Arınç'tan dikkat çeken 'U' dönüşü

Son günlerde AKP’ye yönelik sert eleştirilerde bulunan ve “kral çıplak demenin zamanıdır” sözleriyle gündem olan eski TBMM Başkanı Bülent Arınç, dikkat çeken bir 'U' dönüşüne imza attı.

SHABER3.COM

AKP'ye yönelik 'kral çıplak' eleştirisinin sahibi eski TBMM Başkanı Bülent Arınç, önce AKP’li Cumhurbaşkanı Erdoğan’ın davetiyle Manisa mitingine katıldı, ardından da iki sayfalık bir açıklama yaparak kendini muhalif görmediğini anlattı. Arınç, “Bu ev benim evimdir ve ben kendimi AK Parti’nin milyonlarca sahibinden birisi olarak görüyorum.” dedi.

Twiter hesabından iki sayfalık bir açıklama yayınlayan Bülent Arınç, mitinge katıldığı için AKP teşkilatlarından birçok isimden tebrik mesajları aldığını, bu arada bazı eleştirilere de muhatap olduğunu belirtti. Bazı eleştirileri haksız olarak niteleyen Arınç “kendimi bir muhalif olarak nitelendirmiyorum” ifadesini kullandı.

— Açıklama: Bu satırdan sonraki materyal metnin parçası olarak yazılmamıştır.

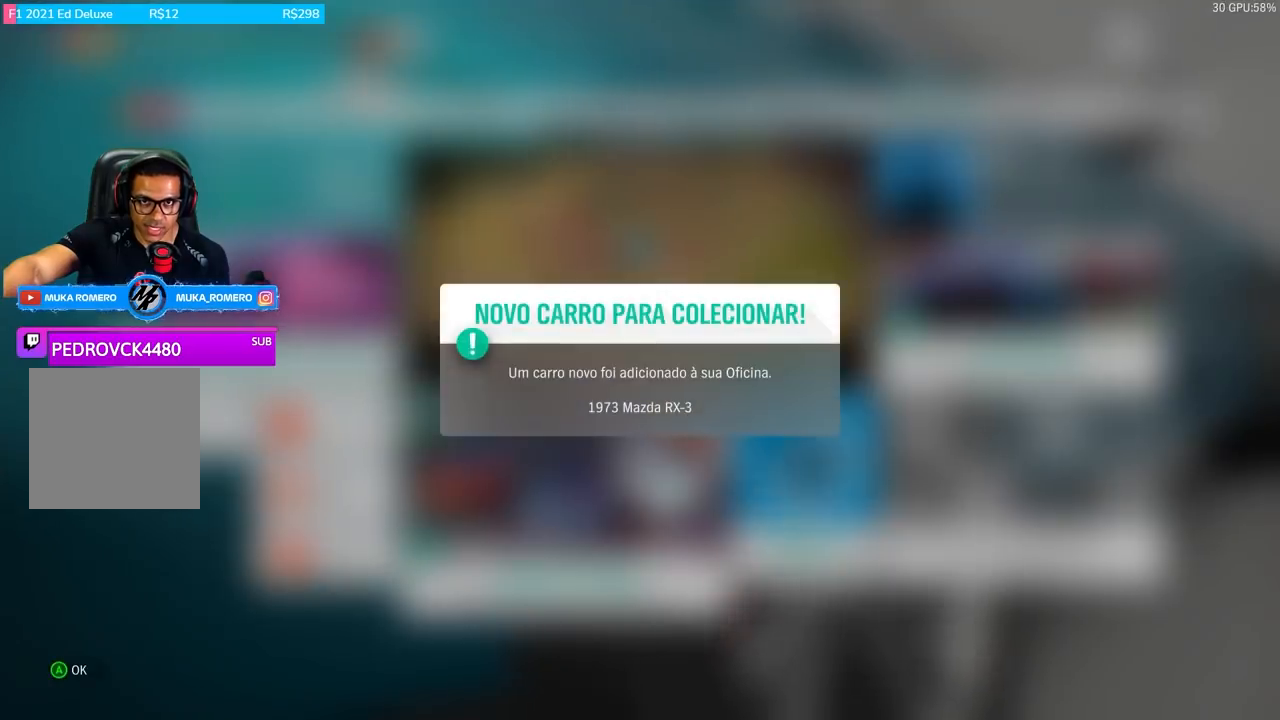
{"buttons": [], "left_stick": "center", "right_stick": "center", "events": [[67, "A", "up"]]}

Arınç’ın sosyal medya üzerinden yaptığı açıklamada şu ifadelere yer verdi: 

“Cumartesi günü memleketim Manisa’da düzenlenen mitinge Sayın Cumhurbaşkanı ile birlikte katılmam ve orada yaptığım konuşma üzerine AK Parti teşkilatlarından ve beni AK Partili olarak bilen, tanıyan birçok isimden tebrik mesajları aldım. Bu arada bazı eleştirilere de muhatap oldum. Bu eleştirilerin birçoğunun iyi niyetli olduğunu, saygılı bir biçimde dile getirildiğini görüyorum. Bunun yanı sıra olaylara yalnızca siyah-beyaz olarak bakabilen isimlerin de birtakım eleştirilerinde haksız olduğunu düşünüyorum. Ben bugüne kadar AK Parti’nin birkaç kurucusundan birisi olduğumu ve AK Parti’nin benim evim olduğunu geçmişten bugüne ısrarla söyledim. Partim ve Sayın Cumhurbaşkanı tarafından yapılan tüm davetlere katıldım.

‘AK PARTİ BENİM EVİM’
Bu vesile ile benim siyaset anlayışım üzerine bildiğinizi zannettiğim ama birilerinin ısrarla farklı göstermek istediği bir konuya da açıklık getirmek isterim. Ben siyaseti başkalarından farklı yapıyorum. Siyaseti halkımızın iyi yönetilmesi, mutluluğu, refah ve huzur içinde yaşaması ve onunla birlikte olmak şeklinde tanımlıyorum. Bugüne kadar da siyasetimi bu tanımlama üzerine şekillendirdim. Benim siyaset anlayışım şiddete, nefrete ve ayrımcılığa dayalı bir siyaset değildir. Bu dili de hayatım boyunca hiç kullanmadım. Sadece hizmet odaklı olarak vatandaşımızın gönlünde yer etmeye çalışan biri olarak bugüne geldim. Aktif siyasi hayattan ayrıldıktan sonra da şunu ısrarla söyledim. Ben AK Partiliyim, bu ev benim evimdir ve ben kendimi AK Parti’nin milyonlarca sahibinden birisi olarak görüyorum. Bugüne kadar AK Parti’nin doğrularına ve doğru yaptıklarına her zaman sahip çıktım, bundan sonra da sahip çıkmaya devam edeceğim.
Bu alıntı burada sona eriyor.